In his mid-teens, Kerry Wood decided to stay in Red Deer and make his own way as a writer while his parents moved to British Columbia. His first winter was a lean one, depending upon fish he could catch in the river, animals he could snare, edible wild plants, and gifts from friends. The hardships of that winter, his experiences as a scout and scout leader, and his many years as the volunteer warden for the Gaetz Lakes Sanctuary provided Kerry Wood with the stories that he set on paper. During his career, Kerry Wood wrote 6,200 short stories, 8,000 articles, 9,000 newspaper columns and hundreds of television and radio programs.
In 1986, a Nature Centre named after Kerry Wood was opened in the Gaetz Lake Sanctuary. It was constructed with funds from the Alberta Heritage Savings Trust Fund as part of the Urban Parks Program.
The Kerry Wood Nature Centre is an approximately 1,036 sq. metre (11,154 sq. ft.) nature centre adjacent to the Gaetz Lakes Sanctuary, a municipally-owned 118 hectare park and federal migratory bird sanctuary. The Nature Centre is open year-round, and is closed only on Christmas Day.
The Kerry Wood Nature Centre and Fort Normandeau offer an extensive program of natural and human history interpretation, major special events, school and youth group and public programs, sleepovers, and day camps.

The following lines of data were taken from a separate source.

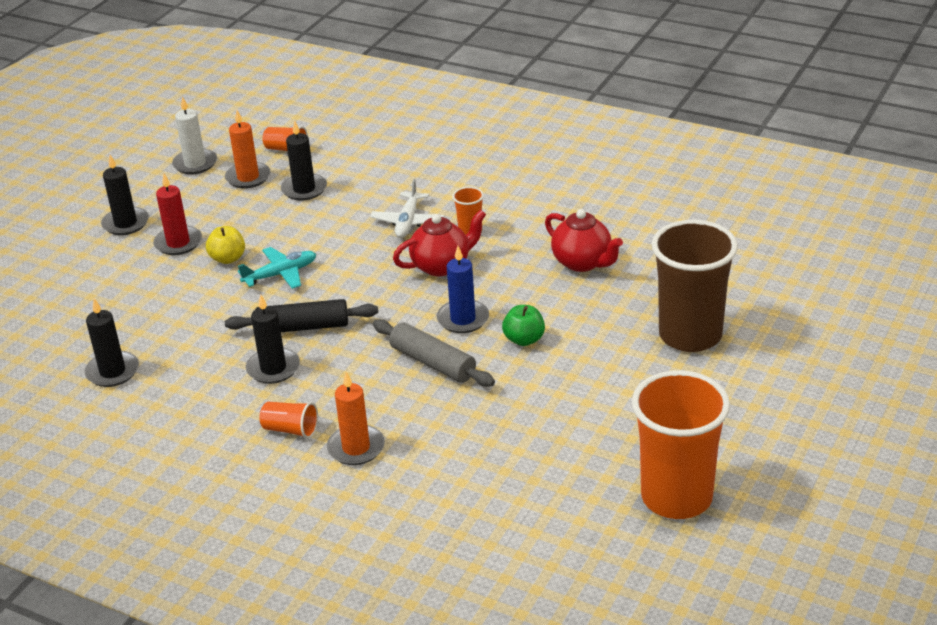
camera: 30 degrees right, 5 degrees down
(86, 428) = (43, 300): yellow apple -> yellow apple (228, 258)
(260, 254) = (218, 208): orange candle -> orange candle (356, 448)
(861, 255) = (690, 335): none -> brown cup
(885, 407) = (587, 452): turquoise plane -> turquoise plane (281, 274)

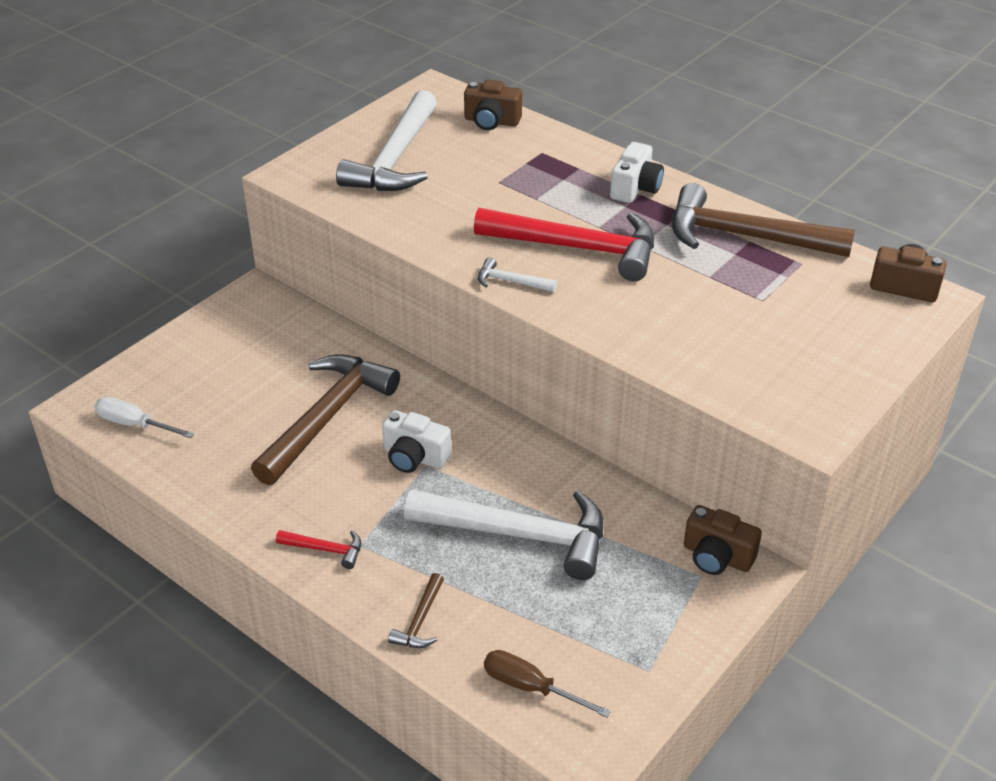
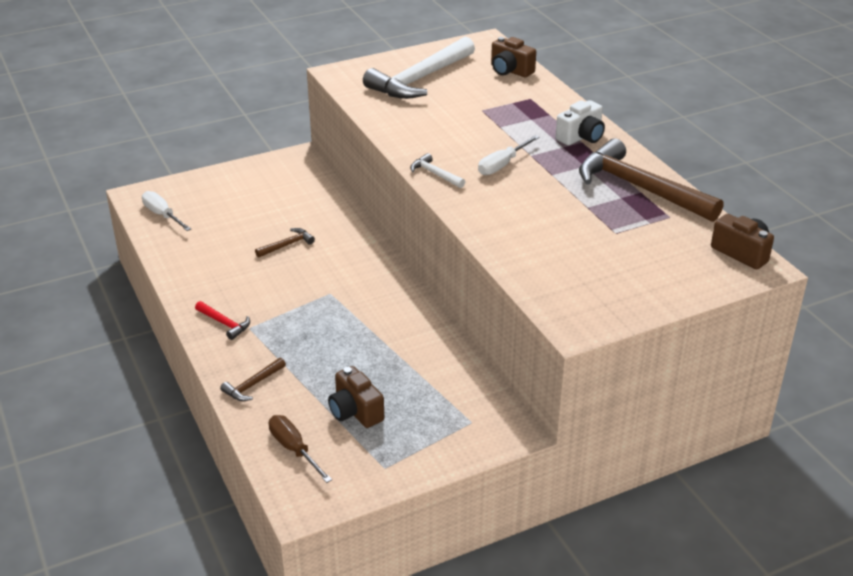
camera: 25 degrees right, 5 degrees down
(327, 417) = (287, 245): brown hammer -> brown hammer, size x0.43
(414, 457) = (326, 286): white camera -> none
(519, 535) = (360, 355): white hammer -> none
(577, 248) = (502, 165): red hammer -> white screwdriver
(717, 557) = (493, 413): brown camera -> brown camera (355, 411)

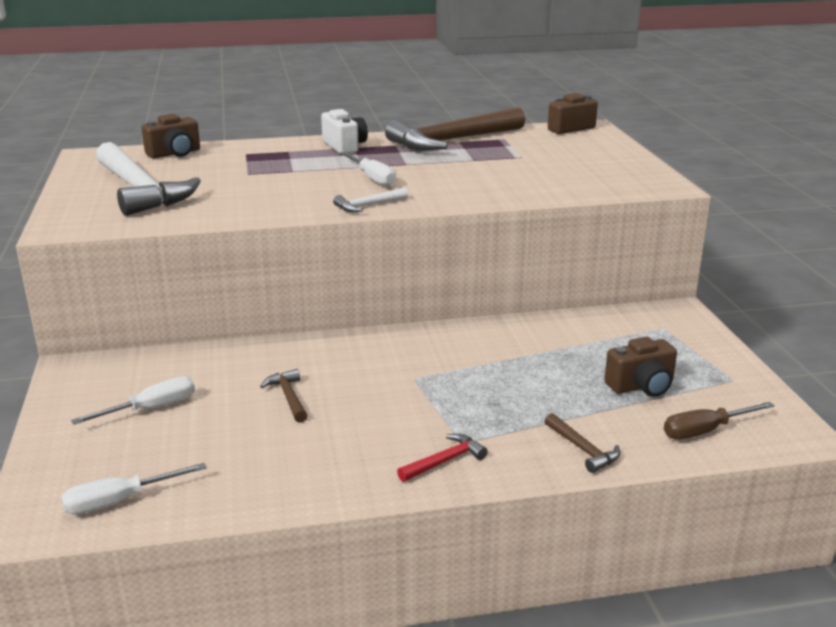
camera: 75 degrees left, 10 degrees down
(259, 198) = (151, 408): none -> white screwdriver

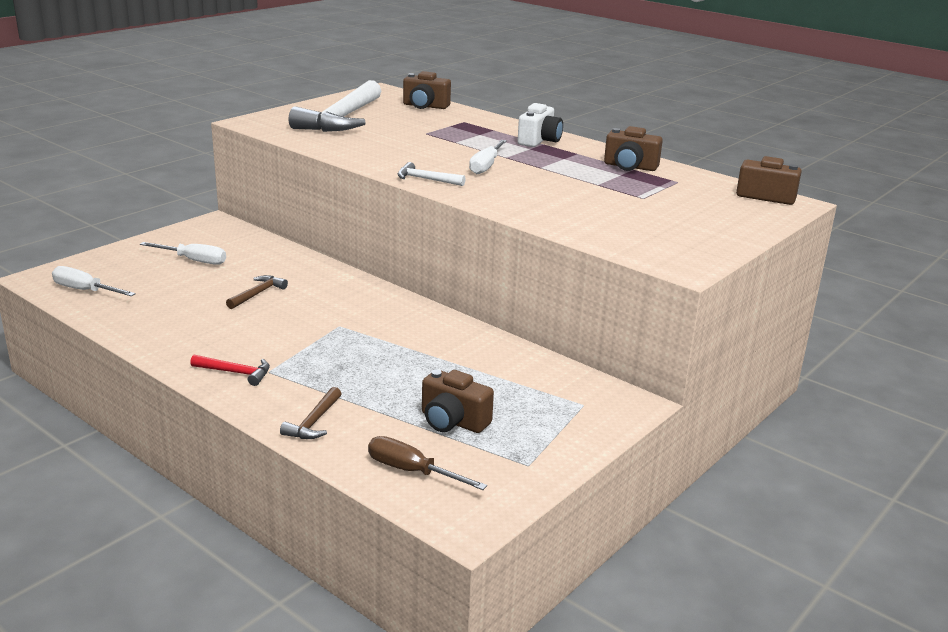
camera: 50 degrees right, 0 degrees up
(452, 141) = (630, 167): brown hammer -> brown camera

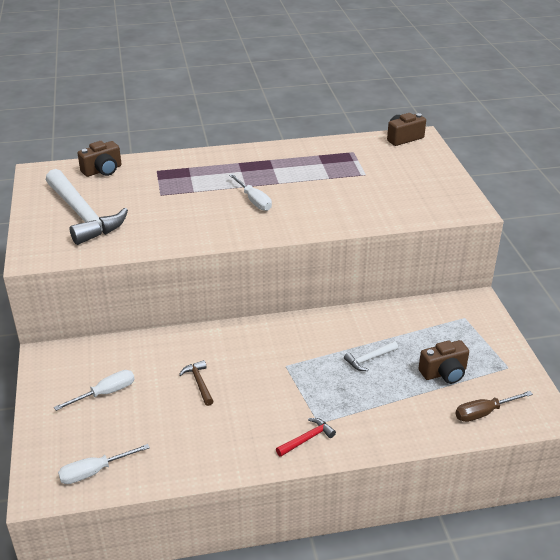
camera: 50 degrees left, 10 degrees up
(314, 422) = (400, 429): brown hammer -> none
(426, 179) = (252, 233): white hammer -> white hammer (369, 359)
(539, 141) = (231, 161): white camera -> none
(630, 167) = (313, 154): brown camera -> none

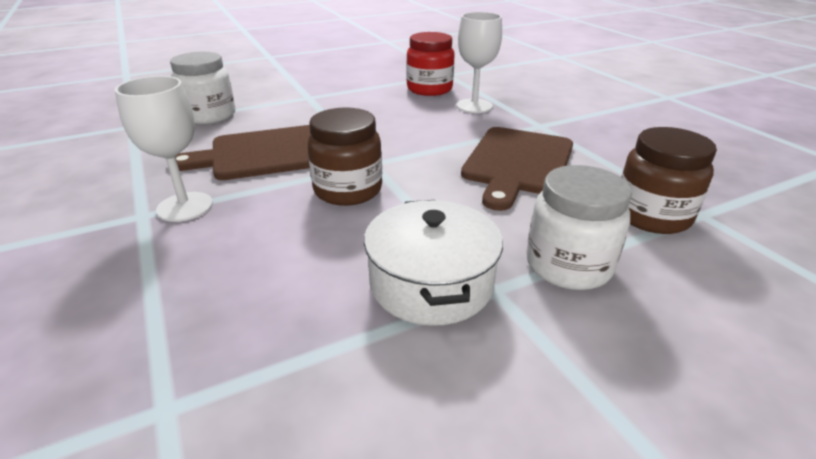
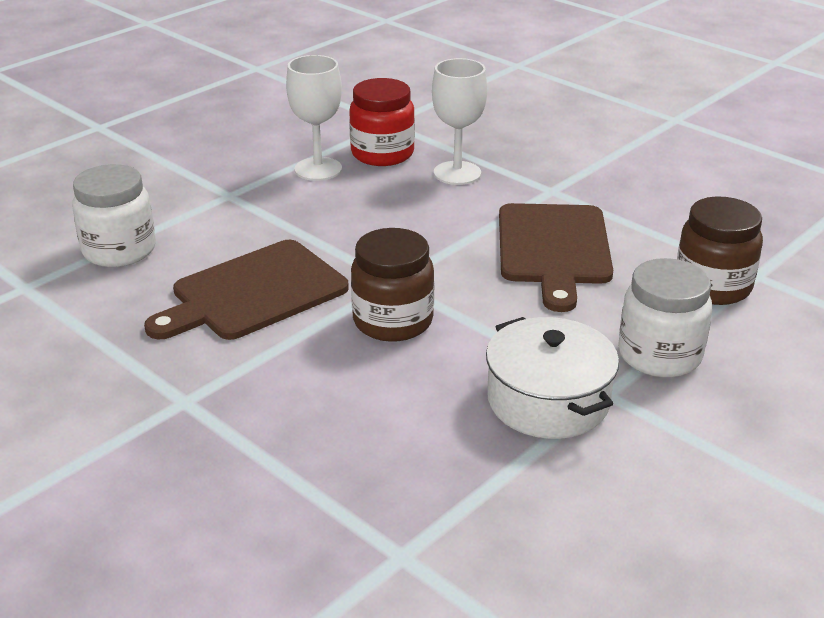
camera: 20 degrees left, 0 degrees up
(185, 207) = (225, 380): white goblet -> white goblet (318, 169)

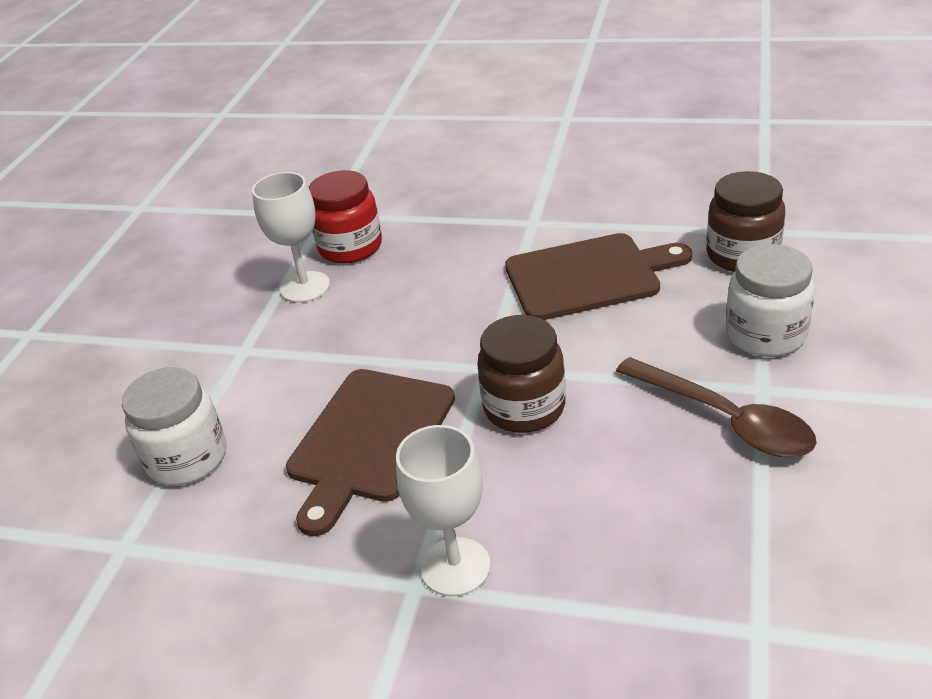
camera: 25 degrees left, 5 degrees up
(457, 173) = (436, 239): white goblet -> white goblet (455, 567)
(548, 400) = (725, 419): white pot -> brown spoon
(553, 249) = (588, 276): brown cutting board -> brown cutting board turned 75 degrees counterclockwise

Kerry "Nobby" Wood passed away peacefully at home on July 25, 1998 after a lengthy struggle with heart problems and cancer. His beloved Marjorie passed away from cancer on Sept. 21, 2002. His stories live on in 24 books and numerous children's readers.
Among his many honours were the Order of Canada, the Order of the Bighorn, the Alberta Achievement Award, an Honorary Doctor of Laws from the University of Alberta and numerous life memberships in a variety of organizations with which he was connected.